I rode Fairmont for a few hours mostly hitting their 30' flat box and 20' c-box. The hill was small but pretty fun for a beginner to ride for a day. Not a place anyone should ever drive to but since I was there and it wasn't snowing I figured I'd slide some rails. Got my FS boards to reg and fakie dialed.  FS board on a c-box is one of the funnest jib tricks I have ever done. I'm reg and the box curled to rider left, perfect for FS board and FS lip. Back to the riding though, if Pano is getting snow I think you would enjoy it but this late in the year I think its just too warm.


----------



## roremc (Oct 25, 2009)

poutanen said:


> Just looking at the weather for all the resorts around here, and Nakiska continues to be the only one in the sub-zero range for the next week or so. They're getting snow while the others are getting rained on!


Really?


----------



## poutanen (Dec 22, 2011)

roremc said:


> Really?


That's what the weather network seems to think :dunno:


----------



## roremc (Oct 25, 2009)

Yeah don't listen to them. The weather network uses Banff for it Sunshine Village forecast. The temp in town vs on hill is way different. Awesome conditions at the moment. We are going to do the dive and wild west tomorrow. should be sweeeeeeet! (Nuking outside as we speak!)


----------



## poutanen (Dec 22, 2011)

roremc said:


> Yeah don't listen to them. The weather network uses Banff for it Sunshine Village forecast. The temp in town vs on hill is way different. Awesome conditions at the moment. We are going to do the dive and wild west tomorrow. should be sweeeeeeet! (Nuking outside as we speak!)

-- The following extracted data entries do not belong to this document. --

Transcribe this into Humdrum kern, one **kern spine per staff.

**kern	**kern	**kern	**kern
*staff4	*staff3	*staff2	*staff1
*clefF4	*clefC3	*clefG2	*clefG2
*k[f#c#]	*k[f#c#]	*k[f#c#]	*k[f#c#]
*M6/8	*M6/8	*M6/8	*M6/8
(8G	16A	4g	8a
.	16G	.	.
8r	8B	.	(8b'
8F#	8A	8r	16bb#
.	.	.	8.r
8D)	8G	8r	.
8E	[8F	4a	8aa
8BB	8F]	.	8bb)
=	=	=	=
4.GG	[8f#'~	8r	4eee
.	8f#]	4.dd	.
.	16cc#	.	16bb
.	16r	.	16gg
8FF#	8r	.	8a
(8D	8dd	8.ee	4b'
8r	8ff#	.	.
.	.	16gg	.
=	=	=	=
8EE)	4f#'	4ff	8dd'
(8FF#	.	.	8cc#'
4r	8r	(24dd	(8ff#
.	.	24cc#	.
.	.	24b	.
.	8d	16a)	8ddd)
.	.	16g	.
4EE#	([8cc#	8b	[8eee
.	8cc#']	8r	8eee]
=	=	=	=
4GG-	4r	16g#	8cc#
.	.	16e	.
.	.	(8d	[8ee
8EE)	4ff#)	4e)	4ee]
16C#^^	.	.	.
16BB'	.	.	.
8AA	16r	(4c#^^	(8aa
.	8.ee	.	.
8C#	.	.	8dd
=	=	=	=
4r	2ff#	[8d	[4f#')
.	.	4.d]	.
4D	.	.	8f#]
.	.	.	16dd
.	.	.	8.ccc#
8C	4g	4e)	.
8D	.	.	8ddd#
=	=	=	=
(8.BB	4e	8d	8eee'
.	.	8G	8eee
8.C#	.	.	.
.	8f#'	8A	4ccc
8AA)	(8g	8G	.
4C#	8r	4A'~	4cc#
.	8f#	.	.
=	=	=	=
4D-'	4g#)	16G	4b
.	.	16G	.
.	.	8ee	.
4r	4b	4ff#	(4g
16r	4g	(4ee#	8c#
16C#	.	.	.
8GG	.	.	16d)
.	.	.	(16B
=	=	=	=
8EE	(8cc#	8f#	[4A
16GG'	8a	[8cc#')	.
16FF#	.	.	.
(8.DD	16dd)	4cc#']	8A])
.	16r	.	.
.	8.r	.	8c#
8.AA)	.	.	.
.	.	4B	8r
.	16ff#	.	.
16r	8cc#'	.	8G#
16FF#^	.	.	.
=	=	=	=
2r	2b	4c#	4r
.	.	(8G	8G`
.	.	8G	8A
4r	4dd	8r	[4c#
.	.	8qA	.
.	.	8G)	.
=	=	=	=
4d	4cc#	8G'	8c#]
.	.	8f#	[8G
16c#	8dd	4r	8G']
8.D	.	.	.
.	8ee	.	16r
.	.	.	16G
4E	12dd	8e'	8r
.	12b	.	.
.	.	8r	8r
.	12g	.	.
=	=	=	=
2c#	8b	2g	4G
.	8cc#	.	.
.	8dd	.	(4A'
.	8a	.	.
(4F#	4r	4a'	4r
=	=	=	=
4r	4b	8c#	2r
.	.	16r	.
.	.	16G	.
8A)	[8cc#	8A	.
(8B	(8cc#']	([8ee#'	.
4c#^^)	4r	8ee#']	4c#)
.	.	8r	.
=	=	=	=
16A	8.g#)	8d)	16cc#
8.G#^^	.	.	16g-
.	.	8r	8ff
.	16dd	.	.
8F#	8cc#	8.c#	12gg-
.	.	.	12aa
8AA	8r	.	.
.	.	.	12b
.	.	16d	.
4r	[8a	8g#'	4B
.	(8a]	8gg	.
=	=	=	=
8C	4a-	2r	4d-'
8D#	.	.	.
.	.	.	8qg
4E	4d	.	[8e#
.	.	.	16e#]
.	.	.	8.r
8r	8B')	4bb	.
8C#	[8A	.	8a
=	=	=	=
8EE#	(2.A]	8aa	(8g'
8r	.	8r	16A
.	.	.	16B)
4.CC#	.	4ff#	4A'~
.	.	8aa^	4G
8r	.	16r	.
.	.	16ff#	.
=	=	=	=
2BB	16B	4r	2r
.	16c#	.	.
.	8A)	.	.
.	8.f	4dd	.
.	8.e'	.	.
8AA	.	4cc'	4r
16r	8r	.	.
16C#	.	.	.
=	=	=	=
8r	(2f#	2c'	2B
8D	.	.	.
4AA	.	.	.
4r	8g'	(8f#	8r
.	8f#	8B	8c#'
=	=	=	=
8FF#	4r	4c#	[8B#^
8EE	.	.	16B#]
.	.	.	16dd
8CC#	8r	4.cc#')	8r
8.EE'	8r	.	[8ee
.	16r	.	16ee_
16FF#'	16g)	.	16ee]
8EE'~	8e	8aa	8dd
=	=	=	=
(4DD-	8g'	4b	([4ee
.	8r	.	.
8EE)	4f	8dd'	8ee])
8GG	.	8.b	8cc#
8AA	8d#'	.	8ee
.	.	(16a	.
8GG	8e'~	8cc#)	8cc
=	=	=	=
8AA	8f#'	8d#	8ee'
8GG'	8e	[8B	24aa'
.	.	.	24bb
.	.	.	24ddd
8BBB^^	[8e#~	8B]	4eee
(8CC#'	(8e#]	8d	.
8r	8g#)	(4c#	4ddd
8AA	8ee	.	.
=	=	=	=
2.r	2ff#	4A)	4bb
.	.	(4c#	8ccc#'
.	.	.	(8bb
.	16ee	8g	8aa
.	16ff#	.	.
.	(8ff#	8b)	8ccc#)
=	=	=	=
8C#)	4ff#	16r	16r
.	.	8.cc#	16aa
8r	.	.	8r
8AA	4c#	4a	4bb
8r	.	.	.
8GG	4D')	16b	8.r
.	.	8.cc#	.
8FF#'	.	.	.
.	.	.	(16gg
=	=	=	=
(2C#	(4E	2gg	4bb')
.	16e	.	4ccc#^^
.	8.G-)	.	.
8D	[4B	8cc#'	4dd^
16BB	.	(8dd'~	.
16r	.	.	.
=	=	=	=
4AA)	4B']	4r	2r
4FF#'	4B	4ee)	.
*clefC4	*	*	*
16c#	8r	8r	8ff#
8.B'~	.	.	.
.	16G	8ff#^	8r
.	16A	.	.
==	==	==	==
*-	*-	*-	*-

Yeah just looked on LL, SV and Naks websites and it looks like LL and SV got about 13-15 cm and Nak got 10 yesterday, with more coming today. I'm hoping to head out tomorrow but might wait a day or two (building a sauna at the moment!)...

On the other hand this might be the last "nuking" weekend I get out to with all my RCR resorts closing on the 15th  Can't wait to have the LL season pass next year!


----------



## Stewartsj (Apr 24, 2012)

Just wanted to chime in and give my experiences in Panorama.

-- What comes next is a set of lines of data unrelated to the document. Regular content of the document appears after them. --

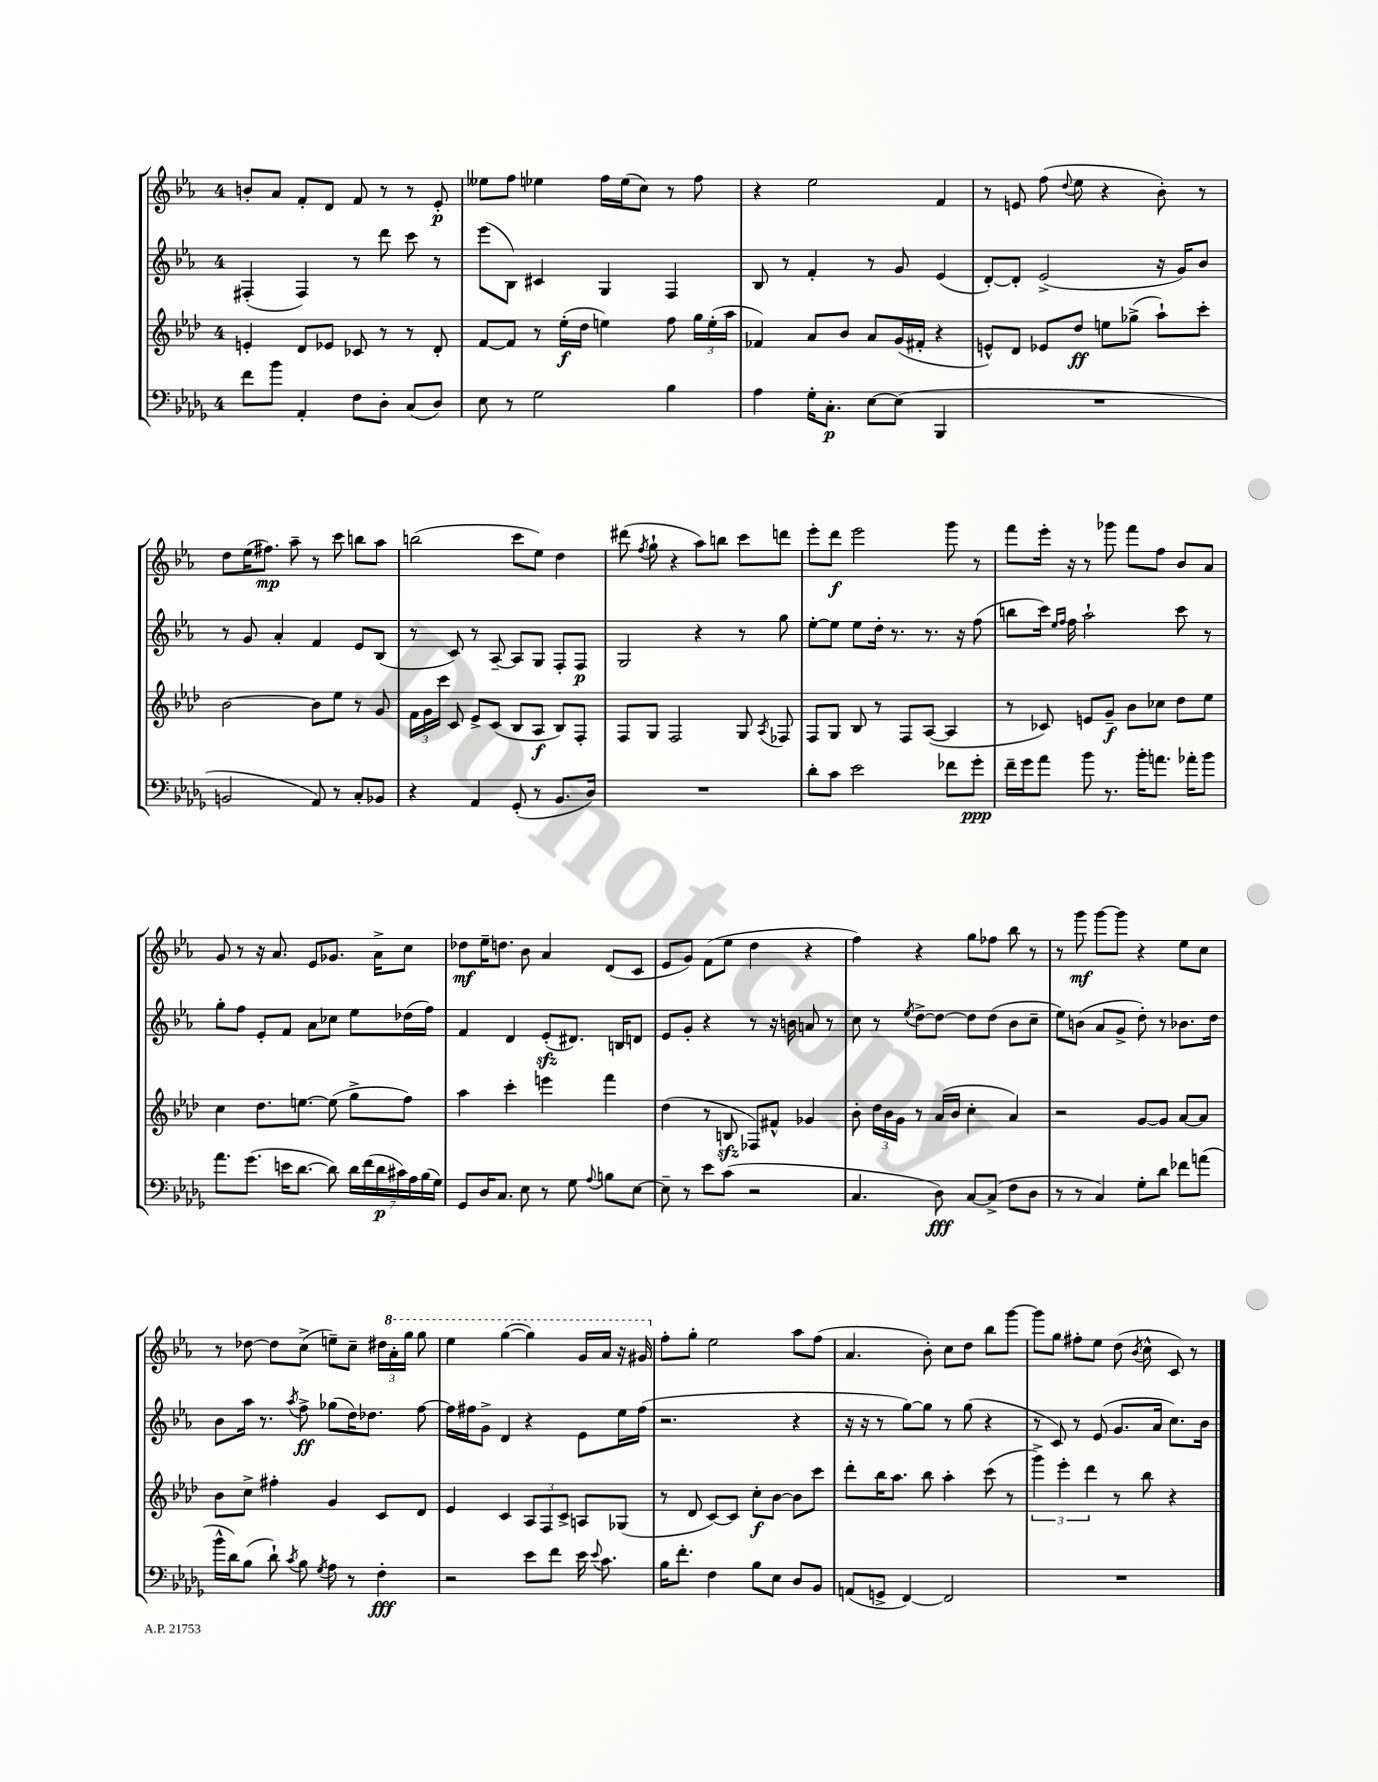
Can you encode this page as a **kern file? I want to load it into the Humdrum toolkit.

**kern	**dynam	**kern	**dynam	**kern	**dynam	**kern	**dynam
*part4	*part4	*part3	*part3	*part2	*part2	*part1	*part1
*staff4	*staff4	*staff3	*staff3	*staff2	*staff2	*staff1	*staff1
*clefF4	*	*clefG2	*	*clefG2	*	*clefG2	*
*k[b-e-a-d-g-]	*	*k[b-e-a-d-]	*	*k[b-e-a-]	*	*k[b-e-a-]	*
*M4/4	*	*M4/4	*	*M4/4	*	*M4/4	*
=60	=60	=60	=60	=60	=60	=60	=60
8f\L	.	4en'/	.	(4F#X'/	.	8bn'/L	.
8b-\J	.	.	.	.	.	8a-/J	.
4AA-'/	.	8d-/L	.	4F#/)	.	8f'/L	.
.	.	8e-X/J	.	.	.	8d/J	.
8F\L	.	8c-X/	.	8r	.	8f/	.
8D-'\J	.	8r	.	8ddd\	.	8r	.
(8C/L	.	8r	.	8ccc\	.	8r	.
8D-/J)	.	8d-'/	.	8r	.	8e-'/	p
=61	=61	=61	=61	=61	=61	=61	=61
8E-\	.	[8f/L	.	(8eee-\L	.	8ee--X\L	.
8r	.	8f/J]	.	8B-\J)	.	8ff\J	.
2G-\	.	8r	.	4c#X/	.	4ee-X\	.
.	.	(16ee-'\LL	f	.	.	.	.
.	.	16dd-\JJ	.	.	.	.	.
.	.	4een\)	.	4G/	.	16ff\LL	.
.	.	.	.	.	.	(16ee-\J	.
.	.	.	.	.	.	8cc\J)	.
4B-\	.	8ff\	.	4F/	.	8r	.
.	.	24gg\LL	.	.	.	8ff\	.
.	.	(24ee'\	.	.	.	.	.
.	.	24aa-\JJ	.	.	.	.	.
=62	=62	=62	=62	=62	=62	=62	=62
4A-\	.	4f-X/)	.	8B-/	.	4r	.
.	.	.	.	8r	.	.	.
16G-'\KL	.	8a-/L	.	4f'/	.	2ee-\	.
8.C'\J	p	.	.	.	.	.	.
.	.	8b-/J	.	.	.	.	.
[8E-\L	.	8a-/L	.	8r	.	.	.
(8E-\J]	.	(16g/L	.	8g/	.	.	.
.	.	16f#X'/JJ	.	.	.	.	.
4BBB-/	.	4r	.	(4e-/	.	4f/	.
=63	=63	=63	=63	=63	=63	=63	=63
1r	.	8en^^/L)	.	[8d'/L)	.	8r	.
.	.	8d-/J	.	8d'/J]	.	8en/	.
.	.	8e-X/L	.	(2e-^/	.	(8ff\	.
.	.	.	.	.	.	8qqdd/	.
.	.	8dd-/J	ff	.	.	8ee-\	.
.	.	8een\L	.	.	.	4r	.
.	.	(8gg-X^\J	.	.	.	.	.
.	.	8aa-`\L)	.	16r	.	8b-'\)	.
.	.	.	.	16g/KL)	.	.	.
.	.	8ccc'\J	.	8b-/J	.	8r	.
!!LO:LB:g=z
=64	=64	=64	=64	=64	=64	=64	=64
2BBn/	.	[2b-\	.	8r	.	8dd\L	.
.	.	.	.	8g/	.	(16ee-\K	.
.	.	.	.	.	.	8.ff#X\J)	mp
.	.	.	.	4a-'/	.	.	.
.	.	.	.	.	.	8aa-~\	.
8AA-/)	.	8b-\L]	.	4f/	.	8r	.
8r	.	8ee-\J	.	.	.	8ccc\	.
8C'/L	.	8r	.	8e-/L	.	8bbn\L	.
8BB-X/J	.	8g/	.	(8B-/J	.	8aa-\J	.
=65	=65	=65	=65	=65	=65	=65	=65
4r	.	24f\LL	.	8r	.	(2bbn\	.
.	.	24g\	.	.	.	.	.
.	.	24ccc\JJ	.	.	.	.	.
.	.	8c/	.	8c/)	.	.	.
4AA-/	.	8e-^/L	.	8r	.	.	.
.	.	(8c/J	.	[8A-~/	.	.	.
(8GG-'/	.	8B-/L	.	8A-/L]	.	8ccc\L	.
8r	.	8A-/J	f	8G/J	.	8ee-\J)	.
8.BB-/L	.	8B-/L)	.	8F'/L	.	4dd\	.
.	.	8F'/J	.	8F/J	p	.	.
16D-/Jk)	.	.	.	.	.	.	.
=66	=66	=66	=66	=66	=66	=66	=66
1r	.	8F/L	.	2G/	.	(8ddd#X\	.
.	.	.	.	.	.	8qff/	.
.	.	8G/J	.	.	.	8gg`\	.
.	.	2F/	.	.	.	4r	.
.	.	.	.	4r	.	8aa-\L)	.
.	.	.	.	.	.	8bbn\J	.
.	.	8G/	.	8r	.	8ccc\L	.
.	.	8qA-/	.	.	.	.	.
.	.	8F-X/	.	8gg\	.	8dddn\J	.
=67	=67	=67	=67	=67	=67	=67	=67
8d-'\L	.	8F/L	.	[8ee-'\L	.	8eee-'\L	.
8c\J	.	8G/J	.	8ee-\J]	.	8ddd\J	f
2e-\	.	8B-/	.	8ee-\L	.	2eee-\	.
.	.	8r	.	16dd'\Jk	.	.	.
.	.	.	.	8.r	.	.	.
.	.	8F/L	.	.	.	.	.
.	.	([8A-/J	.	8.r	.	.	.
8f-X\L	.	4A-/]	.	.	.	8ggg\	.
.	.	.	.	16r	.	.	.
8g-'\J	ppp	.	.	(8ff\	.	8r	.
=68	=68	=68	=68	=68	=68	=68	=68
16f~\LL	.	8r	.	8bbn\L	.	8fff\L	.
16g-\J	.	.	.	.	.	.	.
8a-\J	.	8c-X/)	.	16ccc\Jk)	.	16eee-'\Jk	.
.	.	.	.	16qqee-/LL	.	.	.
.	.	.	.	16qqff/JJ	.	.	.
.	.	.	.	16ff\	.	16r	.
8b-\	.	8en/L	.	2aa-`\	.	8r	.
8.r	.	8g~/J	f	.	.	8ggg-X\	.
.	.	8b-\L	.	.	.	8fff\L	.
16b-'\KL	.	.	.	.	.	.	.
8.an\J	.	8cc-X\J	.	.	.	8ff\J	.
.	.	8dd-\L	.	8ccc\	.	8b-/L	.
16a-X'\KL	.	.	.	.	.	.	.
8b-\J	.	8ee-\J	.	8r	.	8a-/J	.
!!LO:LB:g=z
=69	=69	=69	=69	=69	=69	=69	=69
8.a-\L	.	4cc\	.	8gg'\L	.	8g/	.
.	.	.	.	8ff\J	.	8r	.
(8.g-\J	.	.	.	.	.	.	.
.	.	8.dd-\L	.	8e-'/L	.	16r	.
.	.	.	.	.	.	8.a-/	.
16en\KL	.	.	.	8f/J	.	.	.
[8.d-\J	.	[8.een\J	.	.	.	.	.
.	.	.	.	8a-\L	.	8e-/L	.
8d-\])	.	(8ee\]	.	8cc-X\J	.	8.g-X/J	.
28d-\LL	.	8gg^\L	.	8ee-\L	.	.	.
(28f\	.	.	.	.	.	.	.
.	.	.	.	.	.	16a-^\KL	.
28d-\	p	.	.	.	.	.	.
28c#X\)	.	.	.	.	.	.	.
.	.	8ff\J)	.	(16dd-X\L	.	8cc\J	.
28A-\	.	.	.	.	.	.	.
(28B-\	.	.	.	.	.	.	.
.	.	.	.	16ff\JJ)	.	.	.
28G-\JJ)	.	.	.	.	.	.	.
=70	=70	=70	=70	=70	=70	=70	=70
8GG-/L	.	4aa-\	.	4f/	.	8dd-X\L	mf
16D-/K	.	.	.	.	.	16ee-~\K	.
8.C/J	.	.	.	.	.	8.ddn\J	.
.	.	4ccc'\	.	4d/	.	.	.
8E-\	.	.	.	.	.	8b-\	.
8r	.	4eeen\	.	(8e-zz'/L	.	4a-/	.
8G-\	.	.	.	8.d#X/J)	.	.	.
8qqA-/	.	.	.	.	.	.	.
8Bn\L	.	4fff\	.	.	.	(8d/L	.
.	.	.	.	16Bn/KL	.	.	.
[8E-\J	.	.	.	8dn/J	.	8c/J	.
=71	=71	=71	=71	=71	=71	=71	=71
8E-~\]	.	(4dd-\	.	8e-/L	.	8e-/L	.
8r	.	.	.	8g'/J	.	8g/J)	.
8e-\L	.	8r	.	4r	.	(8f\L	.
(8c\J	.	8Bnzz/	.	.	.	8ee-\J	.
2r	.	8F-X/L)	.	8r	.	4dd\	.
.	.	8f#X^^/J	.	16r	.	.	.
.	.	.	.	16bn\	.	.	.
.	.	4g-X/	.	8an/	.	4r	.
.	.	.	.	8r	.	.	.
=72	=72	=72	=72	=72	=72	=72	=72
4.C/	.	8b-'\	.	8cc\	.	4ff\)	.
.	.	24dd-\LL	.	8r	.	.	.
.	.	24b-\	.	.	.	.	.
.	.	24g\JJ	.	.	.	.	.
.	.	.	.	8qee-/	.	.	.
.	.	8r	.	[8dd^\L	.	4r	.
8D-\)	fff	(16a-/LL	.	8dd\J_	.	.	.
.	.	16b-/JJ	.	.	.	.	.
[8C/L	.	4cc'\	.	8dd\L]	.	8gg\L	.
(8C^/J]	.	.	.	(8dd\J	.	8ff-X\J	.
8F\L	.	4a-/)	.	8b-\L	.	8bb-\	.
8D-\J	.	.	.	8cc~\J	.	8r	.
=73	=73	=73	=73	=73	=73	=73	=73
8r	.	2r	.	8ee-\L)	.	8r	.
8r	.	.	.	(8bn\J	.	8ggg\	mf
4C/)	.	.	.	8a-/L	.	[8ggg\L	.
.	.	.	.	8g^/J	.	8ggg\J]	.
8G-'\L	.	[8g/L	.	8dd'\)	.	4r	.
8d-\J	.	8g/J]	.	8r	.	.	.
8f-X\L	.	[8a-/L	.	8.b-X\L	.	8ee-\L	.
(8an\J	.	8a-/J]	.	.	.	8cc\J	.
.	.	.	.	16dd\Jk	.	.	.
!!LO:LB:g=z
=74	=74	=74	=74	=74	=74	=74	=74
16b-^^\LL	.	8b-\L	.	8b-\L	.	8r	.
16d-\J)	.	.	.	.	.	.	.
(8B-\J	.	8cc^\J	.	16aa-\Jk	.	[8dd-X\	.
.	.	.	.	8.r	.	.	.
8d-`\)	.	4ff#X'\	.	.	.	8dd-\L]	.
8qc/	.	.	.	8qaa-/	.	.	.
8B-\	.	.	.	8ff^\	ff	(8cc^\J	.
8qG-/	.	.	.	.	.	.	.
8A-\	.	4g/	.	(8gg-X\L	.	8een~\L)	.
8r	.	.	.	16dd\K)	.	8cc~\J	.
.	.	.	.	8.dd-X\J	.	.	.
4F'\	fff	8c/L	.	.	.	24dd#X\LL	.
*	*	*	*	*	*	*8va	*
.	.	.	.	.	.	24aa-'\	.
.	.	.	.	.	.	24ggg\JJ	.
.	.	8d-/J	.	[8ff\	.	8ggg\	.
=75	=75	=75	=75	=75	=75	=75	=75
2r	.	4e-/	.	16ff\LL]	.	4eee-\	.
.	.	.	.	16ff#X\J	.	.	.
.	.	.	.	8g^\J	.	.	.
.	.	4c/	.	4d/	.	([4ggg\	.
8e-\L	.	12A-/L	.	4r	.	4ggg\])	.
.	.	12F/	.	.	.	.	.
8f\J	.	.	.	.	.	.	.
.	.	12c^/J	.	.	.	.	.
16e-\	.	8An/L	.	8e-\L	.	16gg/LL	.
8qqe-/	.	.	.	.	.	.	.
8.c\	.	.	.	.	.	16aa-/JJ	.
.	.	(8G-X/J	.	16ee-\L	.	16r	.
.	.	.	.	(16ff#\JJ	.	16gg#X/	.
=76	=76	=76	=76	=76	=76	=76	=76
*	*	*	*	*	*	*X8va	*
16B-\KL	.	8r	.	2.r	.	8ff'\L	.
8.f'\J	.	.	.	.	.	.	.
.	.	8d-/	.	.	.	8gg'\J	.
4F\	.	[8c/L)	.	.	.	2ee-\	.
.	.	8c/J]	.	.	.	.	.
8B-\L	.	8cc'\L	f	.	.	.	.
8E-\J	.	[8b-\J	.	.	.	.	.
8D-/L	.	8b-\L]	.	4r	.	8aa-\L	.
8BB-/J	.	8ccc\J	.	.	.	(8ff\J	.
=77	=77	=77	=77	=77	=77	=77	=77
(8AAn/L	.	8ddd-'\L	.	16r	.	4.a-/	.
.	.	.	.	16r	.	.	.
8GGn^/J	.	16bb-\K	.	8r	.	.	.
.	.	8.aa-\J	.	.	.	.	.
[4FF/)	.	.	.	[8gg\L)	.	.	.
.	.	8bb-\	.	8gg\J]	.	8b-'\)	.
2FF/]	.	4aa-'\	.	8r	.	8cc\L	.
.	.	.	.	(8gg\	.	8dd\J	.
.	.	(8ccc\	.	4r	.	8bb-\L	.
.	.	8r	.	.	.	[8ggg\J	.
=78	=78	=78	=78	=78	=78	=78	=78
1r	.	6ggg^\)	.	8r	.	8ggg\L]	.
.	.	.	.	8c/)	.	8gg\J	.
.	.	6eee-'\	.	.	.	.	.
.	.	.	.	8r	.	8ff#X'\L	.
.	.	6ddd-\	.	.	.	.	.
.	.	.	.	(8e-/	.	8ee-\J	.
.	.	8r	.	8.g/L	.	(8dd\	.
.	.	.	.	.	.	8qb-/	.
.	.	8bb-\	.	.	.	8cc^^\	.
.	.	.	.	16a-/Jk	.	.	.
.	.	4r	.	8.cc\L)	.	8c/)	.
.	.	.	.	.	.	8r	.
.	.	.	.	16b-\Jk	.	.	.
==	==	==	==	==	==	==	==
*-	*-	*-	*-	*-	*-	*-	*-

My fam and I have been visiting there since 2003, until 2009. The reason for stopping? From 2003 on until maybe 2005-6, the snow was awesome, with the lines manageable... For some reason though from 2006 ish, the snow just went downhill... It felt like most of the snow were man-made, and freezing cold. One good thing was that, the resort facilities (except for the shady inn) was improving.

It is pretty cheap though, compared to other resorts, but for the terrain, I would hit up elsewhere....


----------